- TAREFA A REALIZAR:
Indique todos os nomes de pessoas mencionados no texto abaixo sobre Elliot Page.

====== TEXTO DO DOCUMENTO

O livro de memórias Pageboy relata a longa jornada de Elliot Page até se assumir como homem trans. Conheceu o sucesso planetário com o filme Juno descobrindo uma Hollywood carregada de preconceitos e agressões. Conversámos com o ator depois de ler a sua autobiografia.

Foto: Catherine Opie
20 de julho de 2023 Tiago Manaia

Há um compasso de espera à frente do computador. Estamos numa sala virtual da aplicação Zoom, uma assessora internacional deverá carregar num botão a qualquer momento dando assim início à nossa conversa com Elliot Page. O canadiano fala com outra jornalista antes de aparecer no nosso ecrã. Nesta espera, de uma entrevista que será cronometrada, refletimos sobre a vida do ator de 36 anos, que representa desde os dez. 

48 horas antes, como a possibilidade de lhe fazer algumas perguntas foi confirmada, precipitamos a leitura do seu livro Pageboy. Ficámos com a sua voz na cabeça, dormimos poucas horas para o conseguir ler até ao fim.

============
====== DADOS DO EXERCÍCIO

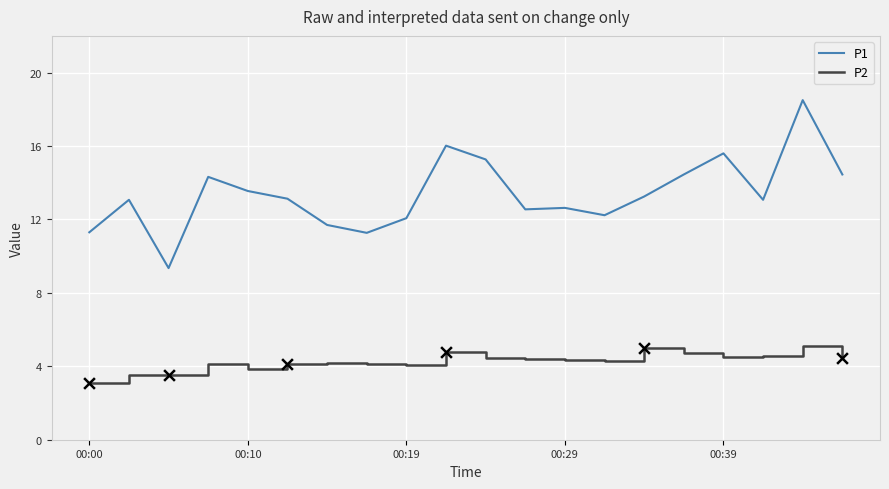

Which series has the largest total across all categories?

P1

============

- ESPAÇO DE RESPOSTA:
Elliot Page, Catherine Opie, Tiago Manaia